Abenaa got married this past weekend. As such, she was not home selling water all last week because she was busy preparing for the wedding. Below is a condensed and fragmented recount (for spatial and practicality purposes) of my conversation with her this past Monday upon seeing her as I was walking home from school. We met less than two months ago.

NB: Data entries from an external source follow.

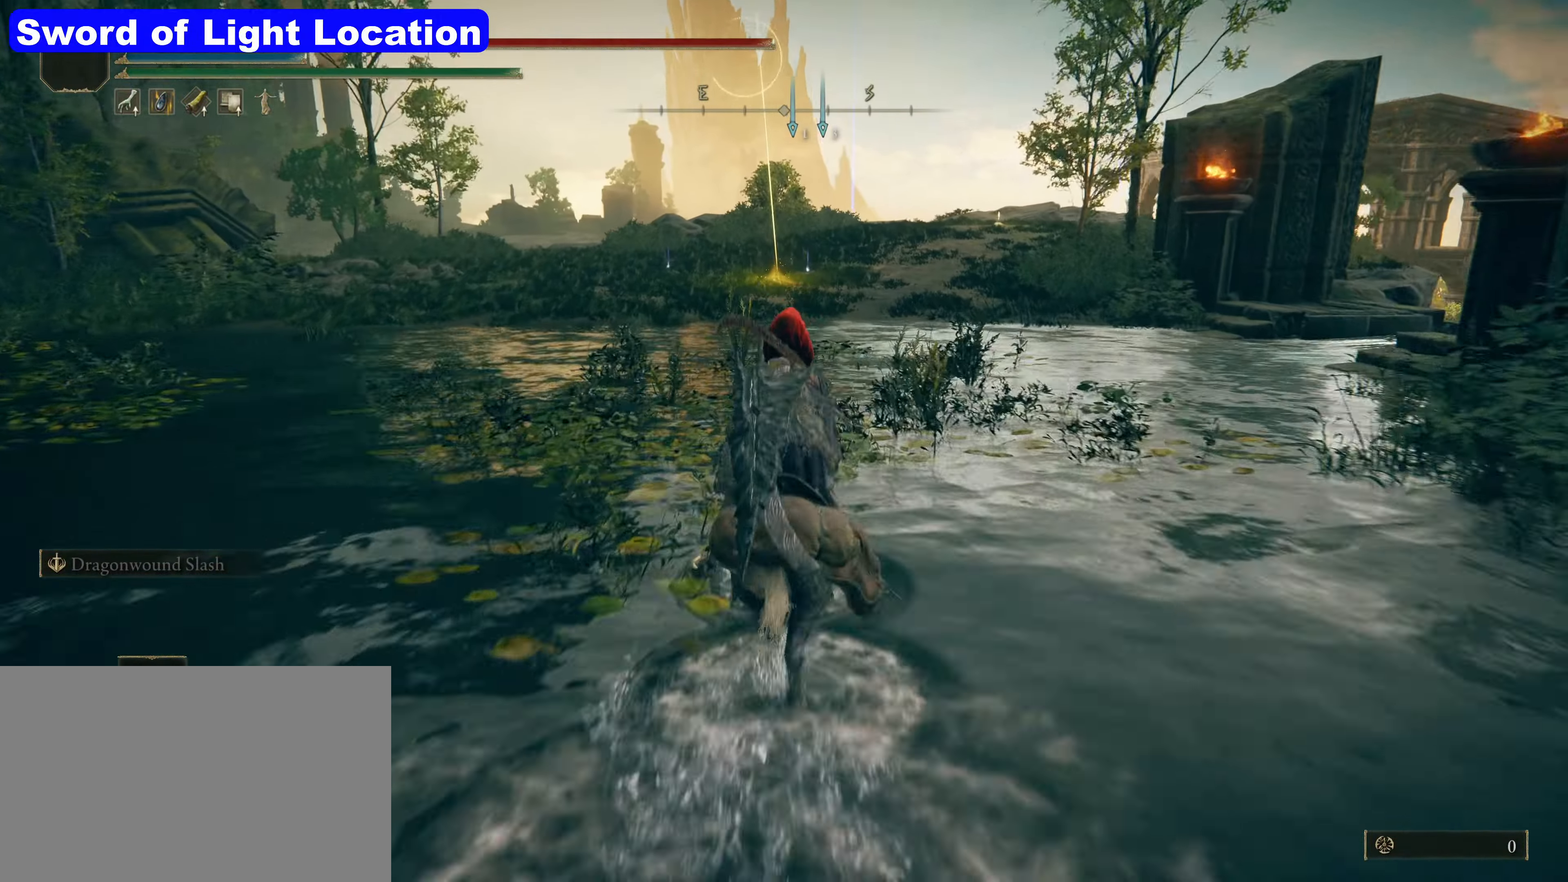
{"keys": ["shift", "w"], "mouse": [], "events": []}
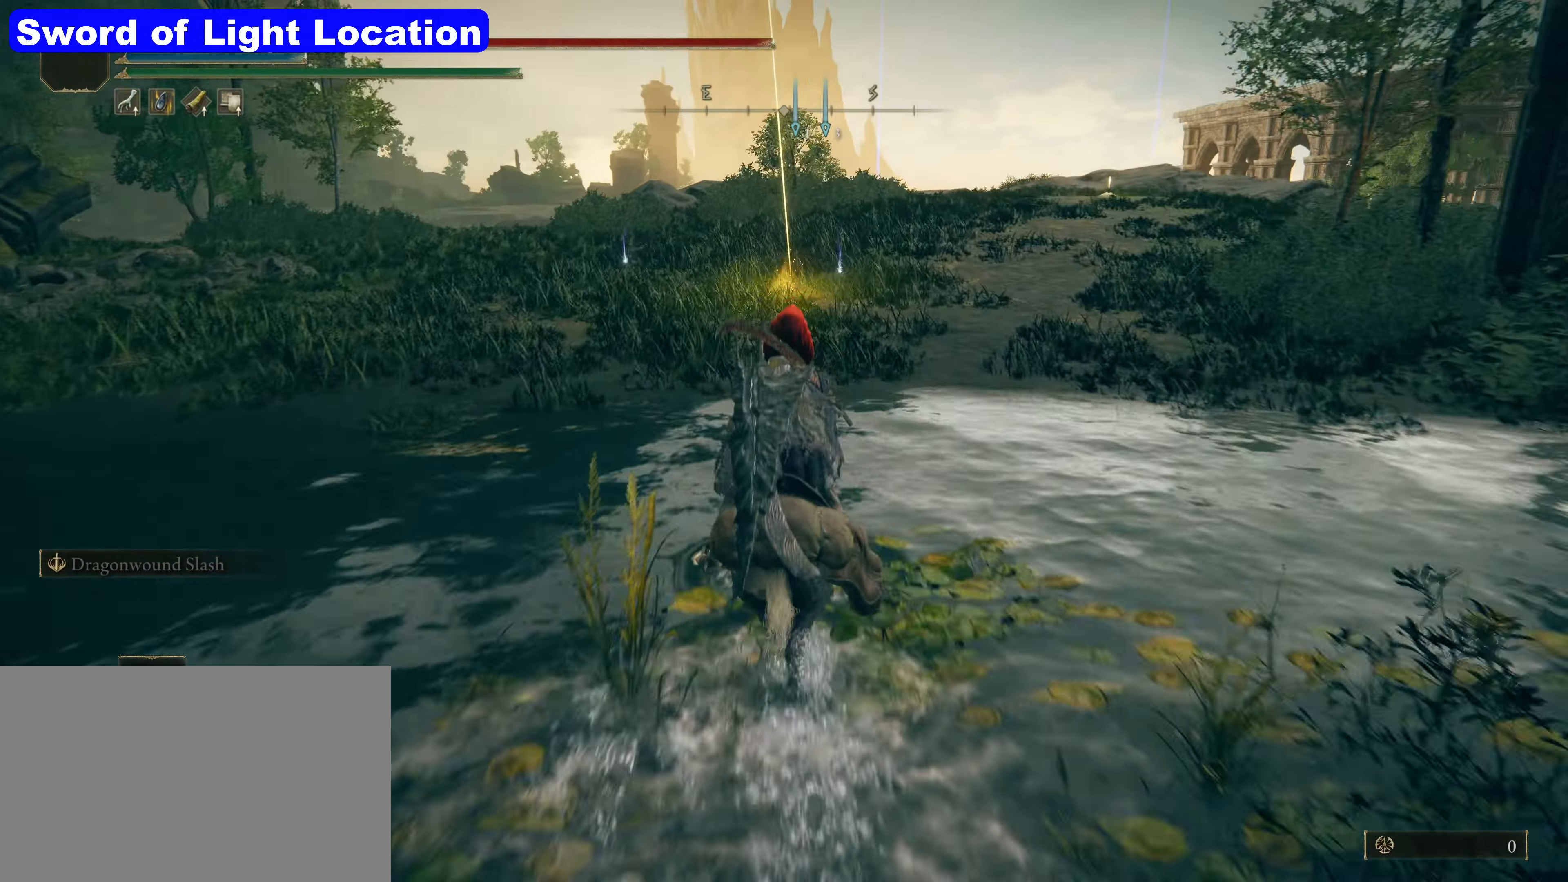
{"keys": [], "mouse": [], "events": [[334, "shift", "up"], [367, "w", "up"]]}
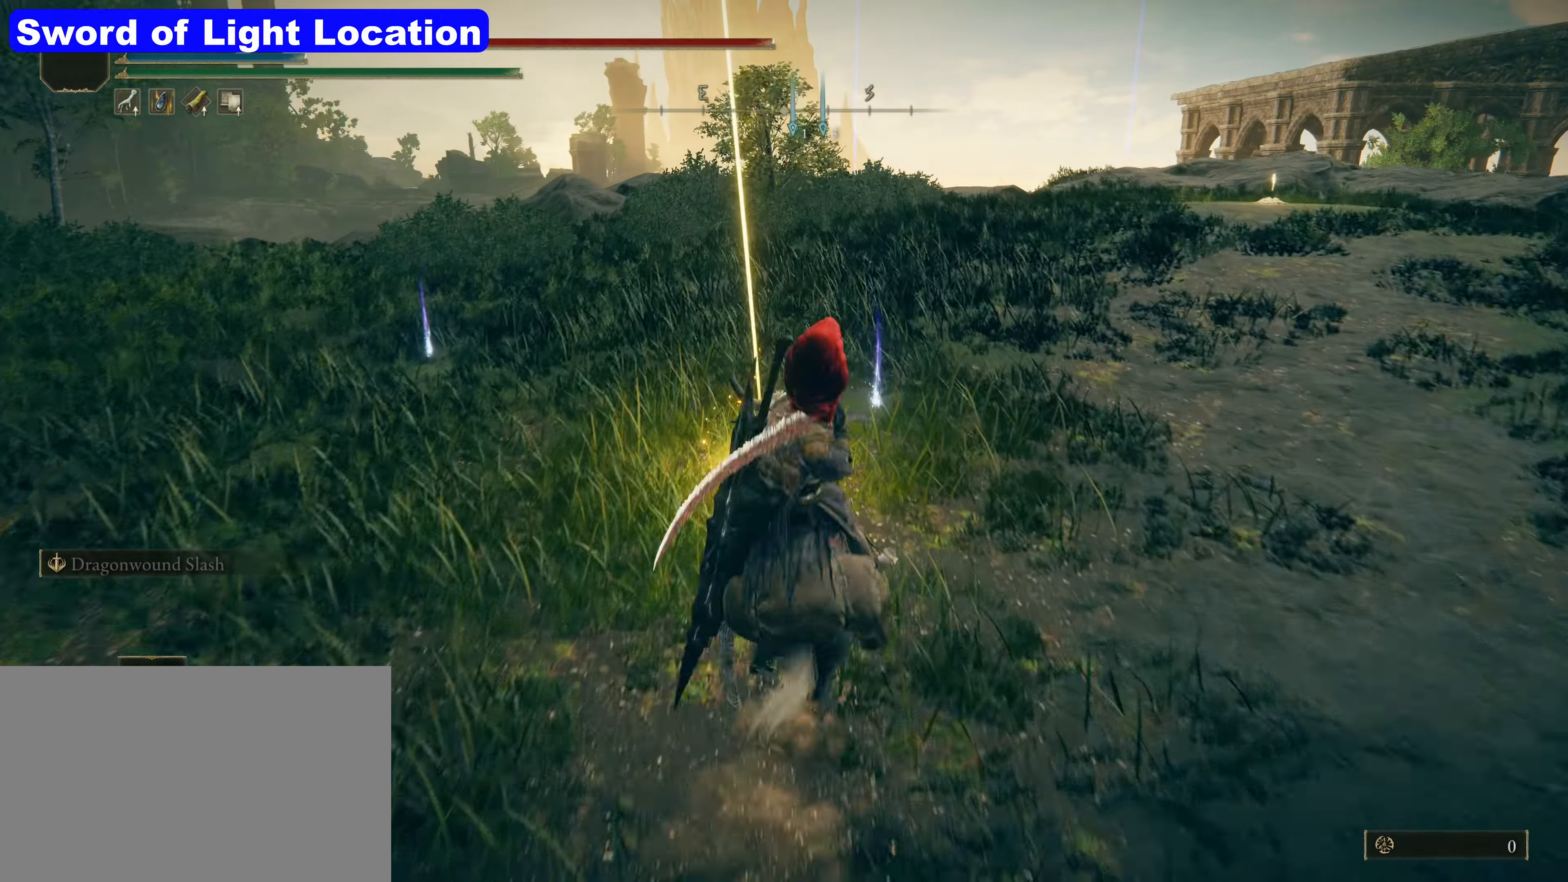
{"keys": [], "mouse": [], "events": []}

Nevertheless, by the playfulness in our speech and the kindness of her words, you can tell that that does not matter. She still refers to me as her friend.
Twi
Nick: Mepaakyew, merehwehwe Abenaa. Abenaa: “M’damfo! Mehuu wo akyi.” Nick: “Mewo ho. Ete sen?” Abenaa: “Onyame adom me ho ye. Na wo nse e?” Nick: “Me nso me ho ye” Abenaa: “Yeda Onyame ase. Woreko he?” Nick: “Mapon adwuma nti meko fie seesei. Nanso yebehyia okyena” Abenaa: “Yoo, mehwe w’anim. Nante yie”
English
Nick: Excuse me, I am looking for Abenaa (Playfully looking around as if I can’t see Abenaa).
Abenaa: My friend! It’s been a long time since I last saw you. Nick: I’ve been around. How are you? Abenaa: By God’s grace I am fine, and you? Nick: I also am well Abenaa: We give thanks to God. Where are you going?
Nick: I have finished work, and so I’m going home now. But we will meet tomorrow.